Copy every line of the records below that contains the word "Mark", treating uppercase and lowercase letters as different.
(The input begins)
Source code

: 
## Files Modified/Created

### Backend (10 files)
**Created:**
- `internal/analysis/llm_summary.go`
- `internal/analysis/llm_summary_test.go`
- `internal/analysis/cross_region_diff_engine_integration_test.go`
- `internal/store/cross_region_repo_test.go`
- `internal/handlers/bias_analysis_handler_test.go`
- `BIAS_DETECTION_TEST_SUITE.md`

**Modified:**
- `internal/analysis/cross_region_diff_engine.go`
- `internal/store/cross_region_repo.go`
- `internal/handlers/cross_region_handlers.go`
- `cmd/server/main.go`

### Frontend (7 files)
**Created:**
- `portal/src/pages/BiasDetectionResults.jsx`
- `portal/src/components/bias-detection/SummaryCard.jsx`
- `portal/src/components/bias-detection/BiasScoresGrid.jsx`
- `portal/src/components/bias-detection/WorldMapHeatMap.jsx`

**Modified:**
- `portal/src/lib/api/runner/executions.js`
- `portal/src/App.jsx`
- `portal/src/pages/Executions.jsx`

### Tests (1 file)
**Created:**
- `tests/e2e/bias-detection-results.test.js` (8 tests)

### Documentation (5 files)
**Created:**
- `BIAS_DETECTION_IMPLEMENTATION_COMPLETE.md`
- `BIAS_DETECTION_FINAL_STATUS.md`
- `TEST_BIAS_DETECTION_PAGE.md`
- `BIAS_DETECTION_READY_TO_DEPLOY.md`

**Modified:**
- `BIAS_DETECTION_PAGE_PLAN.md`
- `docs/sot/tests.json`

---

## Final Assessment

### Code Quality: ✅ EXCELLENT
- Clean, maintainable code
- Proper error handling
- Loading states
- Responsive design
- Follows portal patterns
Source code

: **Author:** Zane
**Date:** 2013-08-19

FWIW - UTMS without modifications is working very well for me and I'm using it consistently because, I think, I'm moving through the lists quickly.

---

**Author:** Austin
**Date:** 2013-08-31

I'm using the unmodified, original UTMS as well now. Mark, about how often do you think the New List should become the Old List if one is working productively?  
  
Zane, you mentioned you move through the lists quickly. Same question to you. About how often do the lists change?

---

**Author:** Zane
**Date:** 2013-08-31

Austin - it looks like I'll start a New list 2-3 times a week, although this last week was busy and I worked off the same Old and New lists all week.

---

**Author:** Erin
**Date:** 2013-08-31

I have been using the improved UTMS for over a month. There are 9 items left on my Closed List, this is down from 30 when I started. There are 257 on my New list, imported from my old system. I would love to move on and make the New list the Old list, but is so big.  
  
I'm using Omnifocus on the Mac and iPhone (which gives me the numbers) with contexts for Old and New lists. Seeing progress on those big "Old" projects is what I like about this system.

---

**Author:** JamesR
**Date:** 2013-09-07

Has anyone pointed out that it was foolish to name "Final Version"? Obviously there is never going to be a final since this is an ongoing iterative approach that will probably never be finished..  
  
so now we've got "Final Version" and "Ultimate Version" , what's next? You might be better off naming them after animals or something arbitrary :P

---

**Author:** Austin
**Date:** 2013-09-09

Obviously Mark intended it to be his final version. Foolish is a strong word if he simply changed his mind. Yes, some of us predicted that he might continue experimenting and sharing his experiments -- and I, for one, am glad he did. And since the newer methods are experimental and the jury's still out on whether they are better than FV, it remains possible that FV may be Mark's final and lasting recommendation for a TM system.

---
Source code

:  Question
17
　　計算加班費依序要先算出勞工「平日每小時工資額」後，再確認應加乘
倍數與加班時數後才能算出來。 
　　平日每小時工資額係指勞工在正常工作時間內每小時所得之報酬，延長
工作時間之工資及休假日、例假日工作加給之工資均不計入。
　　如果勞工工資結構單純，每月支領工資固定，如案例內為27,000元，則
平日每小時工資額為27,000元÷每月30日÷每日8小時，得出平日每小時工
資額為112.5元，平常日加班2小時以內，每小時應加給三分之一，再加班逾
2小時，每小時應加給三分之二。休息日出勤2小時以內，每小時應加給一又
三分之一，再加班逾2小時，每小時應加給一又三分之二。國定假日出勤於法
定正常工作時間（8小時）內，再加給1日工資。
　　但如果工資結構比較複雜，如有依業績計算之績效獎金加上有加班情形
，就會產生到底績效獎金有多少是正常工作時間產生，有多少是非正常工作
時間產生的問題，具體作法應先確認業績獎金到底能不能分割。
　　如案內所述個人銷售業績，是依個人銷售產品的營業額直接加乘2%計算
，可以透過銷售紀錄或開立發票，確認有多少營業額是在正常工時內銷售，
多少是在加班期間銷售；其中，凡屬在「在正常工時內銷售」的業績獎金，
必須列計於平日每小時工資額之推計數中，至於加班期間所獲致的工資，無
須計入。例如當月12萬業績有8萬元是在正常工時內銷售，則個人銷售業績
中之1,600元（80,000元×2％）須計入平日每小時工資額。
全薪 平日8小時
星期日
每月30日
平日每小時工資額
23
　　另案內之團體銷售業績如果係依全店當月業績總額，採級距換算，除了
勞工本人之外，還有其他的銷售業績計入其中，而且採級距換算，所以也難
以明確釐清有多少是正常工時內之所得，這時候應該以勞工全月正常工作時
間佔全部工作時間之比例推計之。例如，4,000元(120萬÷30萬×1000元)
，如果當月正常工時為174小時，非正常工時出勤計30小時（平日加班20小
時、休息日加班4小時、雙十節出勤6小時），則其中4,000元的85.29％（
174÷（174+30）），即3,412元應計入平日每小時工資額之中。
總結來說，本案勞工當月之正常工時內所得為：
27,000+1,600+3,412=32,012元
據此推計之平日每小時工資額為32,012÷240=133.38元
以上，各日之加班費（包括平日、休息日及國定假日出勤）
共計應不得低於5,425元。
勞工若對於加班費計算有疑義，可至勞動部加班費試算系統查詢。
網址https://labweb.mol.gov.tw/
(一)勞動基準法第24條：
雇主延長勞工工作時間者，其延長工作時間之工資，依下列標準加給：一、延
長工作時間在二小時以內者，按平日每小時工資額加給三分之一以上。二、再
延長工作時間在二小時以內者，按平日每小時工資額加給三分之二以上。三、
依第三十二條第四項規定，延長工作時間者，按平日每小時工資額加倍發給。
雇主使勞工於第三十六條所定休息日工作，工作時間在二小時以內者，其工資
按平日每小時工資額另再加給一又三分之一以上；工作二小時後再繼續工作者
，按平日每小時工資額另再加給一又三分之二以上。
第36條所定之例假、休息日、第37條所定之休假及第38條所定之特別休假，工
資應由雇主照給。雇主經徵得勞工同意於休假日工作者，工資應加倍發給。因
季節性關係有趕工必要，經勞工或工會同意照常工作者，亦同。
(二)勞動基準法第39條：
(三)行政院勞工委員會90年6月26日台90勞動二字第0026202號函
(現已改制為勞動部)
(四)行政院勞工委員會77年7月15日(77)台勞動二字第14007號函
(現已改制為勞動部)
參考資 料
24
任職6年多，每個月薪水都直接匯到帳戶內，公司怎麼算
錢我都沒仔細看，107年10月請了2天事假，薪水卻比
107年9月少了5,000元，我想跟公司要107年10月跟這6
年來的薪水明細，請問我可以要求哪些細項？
(The input ends)
● **Solution to this exercise**:
I'm using the unmodified, original UTMS as well now. Mark, about how often do you think the New List should become the Old List if one is working productively?  
Obviously Mark intended it to be his final version. Foolish is a strong word if he simply changed his mind. Yes, some of us predicted that he might continue experimenting and sharing his experiments -- and I, for one, am glad he did. And since the newer methods are experimental and the jury's still out on whether they are better than FV, it remains possible that FV may be Mark's final and lasting recommendation for a TM system.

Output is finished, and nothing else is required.